#### Entries provided:
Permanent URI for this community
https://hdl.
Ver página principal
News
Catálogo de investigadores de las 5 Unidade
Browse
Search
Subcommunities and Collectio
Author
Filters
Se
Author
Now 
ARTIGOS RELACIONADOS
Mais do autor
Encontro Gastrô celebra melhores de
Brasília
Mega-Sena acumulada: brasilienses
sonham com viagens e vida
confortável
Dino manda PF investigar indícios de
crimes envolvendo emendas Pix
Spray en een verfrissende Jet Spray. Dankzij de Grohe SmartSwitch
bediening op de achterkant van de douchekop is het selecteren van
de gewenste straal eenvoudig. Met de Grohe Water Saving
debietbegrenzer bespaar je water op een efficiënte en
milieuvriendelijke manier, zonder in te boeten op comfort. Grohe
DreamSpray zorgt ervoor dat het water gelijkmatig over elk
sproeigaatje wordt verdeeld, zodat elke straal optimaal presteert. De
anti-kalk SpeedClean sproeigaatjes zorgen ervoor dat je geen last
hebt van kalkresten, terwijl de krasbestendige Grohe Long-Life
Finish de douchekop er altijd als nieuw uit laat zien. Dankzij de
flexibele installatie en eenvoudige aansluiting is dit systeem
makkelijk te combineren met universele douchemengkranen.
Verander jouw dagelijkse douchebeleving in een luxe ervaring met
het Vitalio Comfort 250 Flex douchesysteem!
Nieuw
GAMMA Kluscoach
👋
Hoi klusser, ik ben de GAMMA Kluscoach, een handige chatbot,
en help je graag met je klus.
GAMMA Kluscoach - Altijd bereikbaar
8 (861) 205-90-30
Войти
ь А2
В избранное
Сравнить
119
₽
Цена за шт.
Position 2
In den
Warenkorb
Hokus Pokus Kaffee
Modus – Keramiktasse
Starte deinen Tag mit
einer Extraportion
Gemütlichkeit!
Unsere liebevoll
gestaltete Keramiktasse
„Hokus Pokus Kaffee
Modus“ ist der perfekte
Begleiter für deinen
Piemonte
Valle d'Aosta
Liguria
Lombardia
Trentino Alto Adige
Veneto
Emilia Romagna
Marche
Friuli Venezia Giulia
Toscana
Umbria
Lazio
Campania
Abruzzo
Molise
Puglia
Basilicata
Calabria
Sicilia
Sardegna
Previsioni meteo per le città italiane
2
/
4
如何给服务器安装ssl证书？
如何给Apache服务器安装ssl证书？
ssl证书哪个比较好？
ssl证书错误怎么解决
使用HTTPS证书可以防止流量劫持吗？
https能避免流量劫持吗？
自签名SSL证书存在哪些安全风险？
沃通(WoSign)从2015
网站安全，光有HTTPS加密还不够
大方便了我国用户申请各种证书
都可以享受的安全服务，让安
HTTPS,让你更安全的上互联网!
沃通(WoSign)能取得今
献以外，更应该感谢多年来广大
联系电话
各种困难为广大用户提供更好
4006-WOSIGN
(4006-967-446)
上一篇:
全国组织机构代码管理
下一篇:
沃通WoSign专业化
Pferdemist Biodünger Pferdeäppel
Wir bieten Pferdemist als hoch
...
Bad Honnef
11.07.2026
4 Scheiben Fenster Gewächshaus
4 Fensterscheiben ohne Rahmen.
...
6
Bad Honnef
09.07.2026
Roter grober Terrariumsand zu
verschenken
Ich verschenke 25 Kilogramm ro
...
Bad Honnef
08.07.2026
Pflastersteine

#### Your assignment:
Type out every record above once more, exactly.

#### Response for this exercise:
Permanent URI for this community
https://hdl.
Ver página principal
News
Catálogo de investigadores de las 5 Unidade
Browse
Search
Subcommunities and Collectio
Author
Filters
Se
Author
Now 
ARTIGOS RELACIONADOS
Mais do autor
Encontro Gastrô celebra melhores de
Brasília
Mega-Sena acumulada: brasilienses
sonham com viagens e vida
confortável
Dino manda PF investigar indícios de
crimes envolvendo emendas Pix
Spray en een verfrissende Jet Spray. Dankzij de Grohe SmartSwitch
bediening op de achterkant van de douchekop is het selecteren van
de gewenste straal eenvoudig. Met de Grohe Water Saving
debietbegrenzer bespaar je water op een efficiënte en
milieuvriendelijke manier, zonder in te boeten op comfort. Grohe
DreamSpray zorgt ervoor dat het water gelijkmatig over elk
sproeigaatje wordt verdeeld, zodat elke straal optimaal presteert. De
anti-kalk SpeedClean sproeigaatjes zorgen ervoor dat je geen last
hebt van kalkresten, terwijl de krasbestendige Grohe Long-Life
Finish de douchekop er altijd als nieuw uit laat zien. Dankzij de
flexibele installatie en eenvoudige aansluiting is dit systeem
makkelijk te combineren met universele douchemengkranen.
Verander jouw dagelijkse douchebeleving in een luxe ervaring met
het Vitalio Comfort 250 Flex douchesysteem!
Nieuw
GAMMA Kluscoach
👋
Hoi klusser, ik ben de GAMMA Kluscoach, een handige chatbot,
en help je graag met je klus.
GAMMA Kluscoach - Altijd bereikbaar
8 (861) 205-90-30
Войти
ь А2
В избранное
Сравнить
119
₽
Цена за шт.
Position 2
In den
Warenkorb
Hokus Pokus Kaffee
Modus – Keramiktasse
Starte deinen Tag mit
einer Extraportion
Gemütlichkeit!
Unsere liebevoll
gestaltete Keramiktasse
„Hokus Pokus Kaffee
Modus“ ist der perfekte
Begleiter für deinen
Piemonte
Valle d'Aosta
Liguria
Lombardia
Trentino Alto Adige
Veneto
Emilia Romagna
Marche
Friuli Venezia Giulia
Toscana
Umbria
Lazio
Campania
Abruzzo
Molise
Puglia
Basilicata
Calabria
Sicilia
Sardegna
Previsioni meteo per le città italiane
2
/
4
如何给服务器安装ssl证书？
如何给Apache服务器安装ssl证书？
ssl证书哪个比较好？
ssl证书错误怎么解决
使用HTTPS证书可以防止流量劫持吗？
https能避免流量劫持吗？
自签名SSL证书存在哪些安全风险？
沃通(WoSign)从2015
网站安全，光有HTTPS加密还不够
大方便了我国用户申请各种证书
都可以享受的安全服务，让安
HTTPS,让你更安全的上互联网!
沃通(WoSign)能取得今
献以外，更应该感谢多年来广大
联系电话
各种困难为广大用户提供更好
4006-WOSIGN
(4006-967-446)
上一篇:
全国组织机构代码管理
下一篇:
沃通WoSign专业化
Pferdemist Biodünger Pferdeäppel
Wir bieten Pferdemist als hoch
...
Bad Honnef
11.07.2026
4 Scheiben Fenster Gewächshaus
4 Fensterscheiben ohne Rahmen.
...
6
Bad Honnef
09.07.2026
Roter grober Terrariumsand zu
verschenken
Ich verschenke 25 Kilogramm ro
...
Bad Honnef
08.07.2026
Pflastersteine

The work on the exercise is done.